Problem description: Repeat the lines in the items exactly, from the line containing "PJ Bupati Sarolangun" through the line containing "Plt Kadis Ketahanan Pangan Sarolangun H", with both of those lines included.
- - -
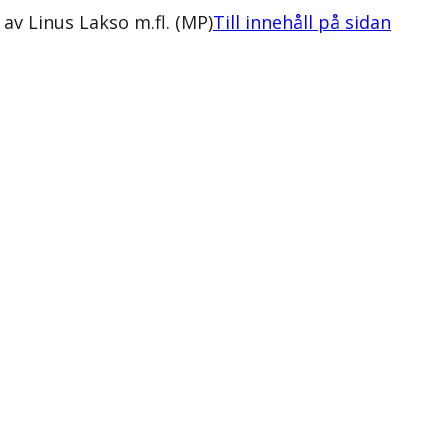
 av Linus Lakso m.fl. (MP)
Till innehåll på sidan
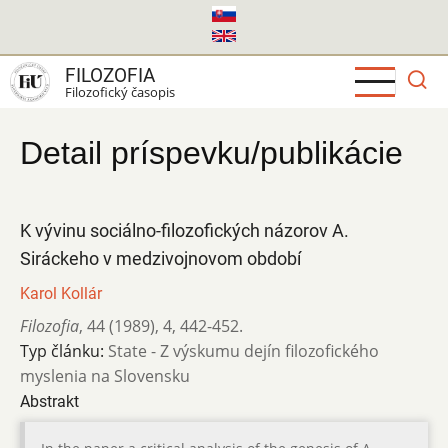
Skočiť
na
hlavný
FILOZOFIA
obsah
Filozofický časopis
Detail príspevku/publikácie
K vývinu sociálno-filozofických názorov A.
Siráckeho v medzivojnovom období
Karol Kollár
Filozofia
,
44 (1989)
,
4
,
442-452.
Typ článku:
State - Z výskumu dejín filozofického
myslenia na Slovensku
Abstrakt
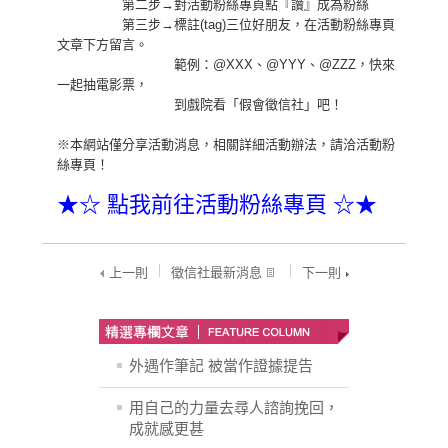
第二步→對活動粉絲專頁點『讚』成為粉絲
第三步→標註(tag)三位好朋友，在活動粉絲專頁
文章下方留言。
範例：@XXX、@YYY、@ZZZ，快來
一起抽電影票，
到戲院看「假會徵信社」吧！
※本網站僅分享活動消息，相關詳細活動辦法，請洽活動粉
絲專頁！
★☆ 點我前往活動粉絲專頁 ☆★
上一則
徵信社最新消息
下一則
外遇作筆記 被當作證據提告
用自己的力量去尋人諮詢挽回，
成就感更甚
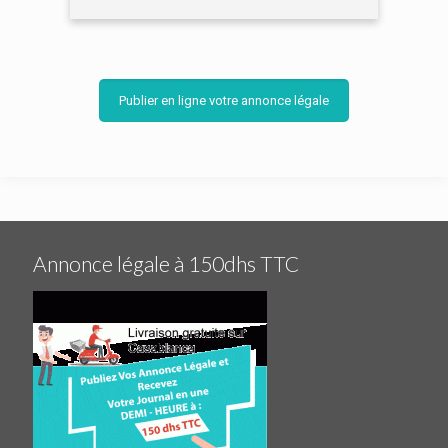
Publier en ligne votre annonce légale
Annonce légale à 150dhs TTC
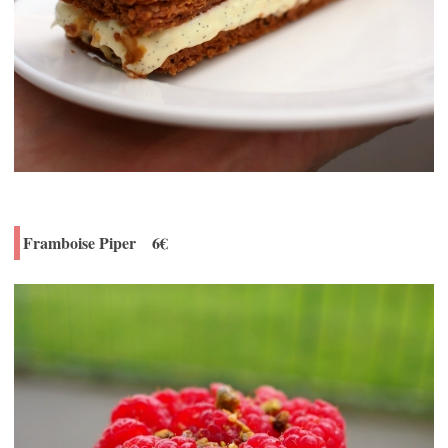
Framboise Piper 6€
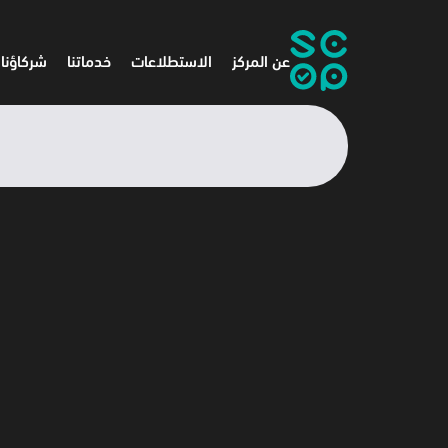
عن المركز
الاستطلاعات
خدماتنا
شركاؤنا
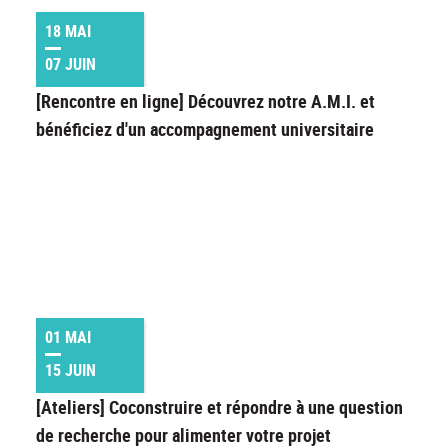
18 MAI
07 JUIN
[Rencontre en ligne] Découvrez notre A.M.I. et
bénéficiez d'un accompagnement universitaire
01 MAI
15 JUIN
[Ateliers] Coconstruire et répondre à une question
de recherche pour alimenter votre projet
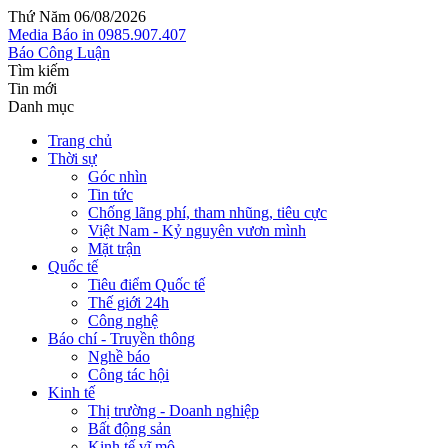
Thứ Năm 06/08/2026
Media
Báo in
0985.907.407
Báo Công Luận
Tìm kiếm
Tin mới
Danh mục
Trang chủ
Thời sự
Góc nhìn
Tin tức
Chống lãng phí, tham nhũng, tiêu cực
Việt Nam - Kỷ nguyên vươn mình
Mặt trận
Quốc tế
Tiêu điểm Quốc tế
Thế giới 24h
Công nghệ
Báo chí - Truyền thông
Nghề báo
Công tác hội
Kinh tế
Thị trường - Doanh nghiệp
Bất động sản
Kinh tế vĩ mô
- - -
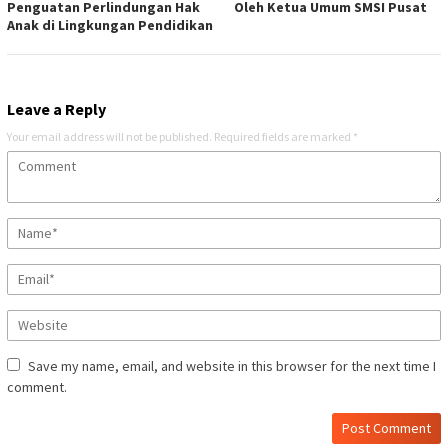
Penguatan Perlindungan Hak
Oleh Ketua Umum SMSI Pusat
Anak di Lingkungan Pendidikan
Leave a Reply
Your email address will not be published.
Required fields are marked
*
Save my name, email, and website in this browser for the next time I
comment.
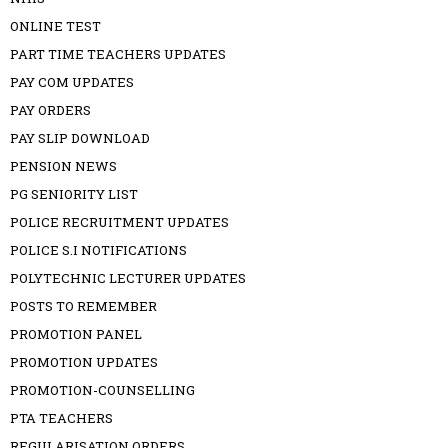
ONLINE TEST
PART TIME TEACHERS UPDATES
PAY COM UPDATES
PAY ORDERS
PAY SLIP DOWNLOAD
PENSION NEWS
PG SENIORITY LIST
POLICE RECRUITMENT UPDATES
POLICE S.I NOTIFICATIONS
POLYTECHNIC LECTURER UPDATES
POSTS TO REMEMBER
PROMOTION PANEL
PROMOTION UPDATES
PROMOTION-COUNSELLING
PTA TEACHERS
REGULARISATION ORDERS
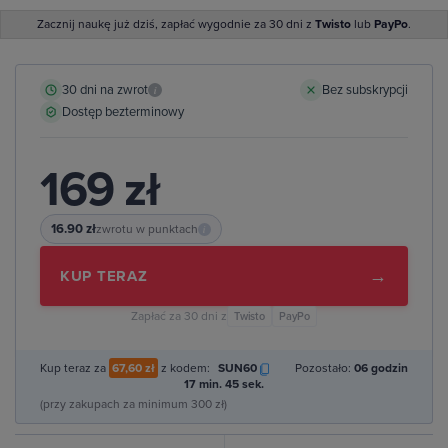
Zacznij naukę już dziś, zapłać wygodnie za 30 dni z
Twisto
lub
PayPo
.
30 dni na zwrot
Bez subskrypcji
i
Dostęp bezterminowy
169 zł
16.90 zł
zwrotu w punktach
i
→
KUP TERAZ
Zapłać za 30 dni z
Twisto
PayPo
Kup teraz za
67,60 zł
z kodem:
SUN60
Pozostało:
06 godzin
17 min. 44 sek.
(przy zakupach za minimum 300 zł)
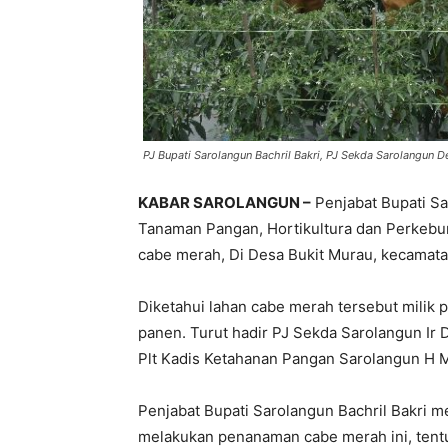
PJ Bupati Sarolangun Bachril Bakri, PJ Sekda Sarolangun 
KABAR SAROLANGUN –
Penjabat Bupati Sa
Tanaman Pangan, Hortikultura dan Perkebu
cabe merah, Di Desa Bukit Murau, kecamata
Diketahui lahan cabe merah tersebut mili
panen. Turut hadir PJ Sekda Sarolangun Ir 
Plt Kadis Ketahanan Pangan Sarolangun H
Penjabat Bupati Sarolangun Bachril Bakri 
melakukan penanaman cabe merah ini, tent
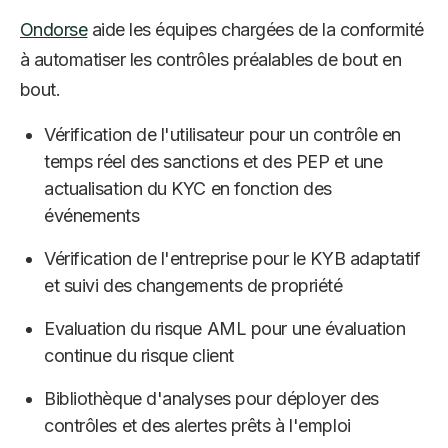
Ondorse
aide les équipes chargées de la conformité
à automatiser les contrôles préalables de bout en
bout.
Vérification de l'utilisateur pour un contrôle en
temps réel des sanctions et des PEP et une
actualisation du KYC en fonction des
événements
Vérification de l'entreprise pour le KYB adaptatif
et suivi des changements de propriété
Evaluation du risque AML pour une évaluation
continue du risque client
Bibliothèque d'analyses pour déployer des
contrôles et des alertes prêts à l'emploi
- - -
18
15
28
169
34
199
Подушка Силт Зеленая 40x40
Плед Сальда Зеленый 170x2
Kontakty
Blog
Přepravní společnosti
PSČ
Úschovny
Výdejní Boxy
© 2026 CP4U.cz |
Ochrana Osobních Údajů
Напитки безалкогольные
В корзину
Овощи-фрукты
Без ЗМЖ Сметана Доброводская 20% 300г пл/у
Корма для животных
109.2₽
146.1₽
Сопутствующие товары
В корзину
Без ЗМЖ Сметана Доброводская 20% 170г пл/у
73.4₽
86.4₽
- - -
Your response:
PJ Bupati Sarolangun Bachril Bakri, PJ Sekda Sarolangun 
KABAR SAROLANGUN –
Penjabat Bupati Sa
Tanaman Pangan, Hortikultura dan Perkebu
cabe merah, Di Desa Bukit Murau, kecamata
Diketahui lahan cabe merah tersebut mili
panen. Turut hadir PJ Sekda Sarolangun Ir 
Plt Kadis Ketahanan Pangan Sarolangun H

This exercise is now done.